# [YOUR OBJECTIVE]
Search the data for the word "basket". Reproduce every line where it is found.

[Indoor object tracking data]

+ + + +

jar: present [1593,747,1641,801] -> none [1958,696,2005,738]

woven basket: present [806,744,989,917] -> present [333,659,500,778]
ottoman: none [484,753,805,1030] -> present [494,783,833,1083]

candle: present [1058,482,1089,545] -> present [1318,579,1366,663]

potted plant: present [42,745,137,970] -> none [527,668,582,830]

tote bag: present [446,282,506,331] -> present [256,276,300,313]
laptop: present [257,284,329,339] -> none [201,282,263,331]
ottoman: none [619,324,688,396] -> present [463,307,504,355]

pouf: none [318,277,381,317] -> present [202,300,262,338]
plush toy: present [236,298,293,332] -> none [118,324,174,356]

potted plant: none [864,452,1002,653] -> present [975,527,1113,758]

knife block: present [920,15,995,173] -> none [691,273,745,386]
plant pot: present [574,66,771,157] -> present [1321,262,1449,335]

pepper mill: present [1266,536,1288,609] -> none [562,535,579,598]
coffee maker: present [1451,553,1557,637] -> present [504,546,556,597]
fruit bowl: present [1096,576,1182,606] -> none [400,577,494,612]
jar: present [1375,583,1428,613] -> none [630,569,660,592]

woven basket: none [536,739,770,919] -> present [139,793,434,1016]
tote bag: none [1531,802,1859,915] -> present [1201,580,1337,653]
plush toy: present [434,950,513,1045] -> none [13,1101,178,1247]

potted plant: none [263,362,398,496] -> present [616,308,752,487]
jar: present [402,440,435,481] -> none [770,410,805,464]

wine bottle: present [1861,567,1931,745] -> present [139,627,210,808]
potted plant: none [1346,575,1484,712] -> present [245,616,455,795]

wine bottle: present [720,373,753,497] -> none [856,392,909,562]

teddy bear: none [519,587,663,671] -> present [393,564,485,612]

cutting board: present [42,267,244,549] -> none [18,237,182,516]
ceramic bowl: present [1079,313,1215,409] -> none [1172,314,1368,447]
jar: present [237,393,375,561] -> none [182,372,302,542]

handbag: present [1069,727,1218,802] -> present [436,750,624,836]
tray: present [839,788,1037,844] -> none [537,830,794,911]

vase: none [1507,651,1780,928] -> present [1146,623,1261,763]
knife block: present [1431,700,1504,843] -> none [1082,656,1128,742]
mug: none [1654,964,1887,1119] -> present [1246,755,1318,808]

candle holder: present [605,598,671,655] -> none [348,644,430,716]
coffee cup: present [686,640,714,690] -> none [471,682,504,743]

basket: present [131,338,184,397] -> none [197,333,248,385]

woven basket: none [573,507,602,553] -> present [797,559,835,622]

+ + + +

# [RESPONSE BELOW]
woven basket: present [806,744,989,917] -> present [333,659,500,778]
woven basket: none [536,739,770,919] -> present [139,793,434,1016]
basket: present [131,338,184,397] -> none [197,333,248,385]
woven basket: none [573,507,602,553] -> present [797,559,835,622]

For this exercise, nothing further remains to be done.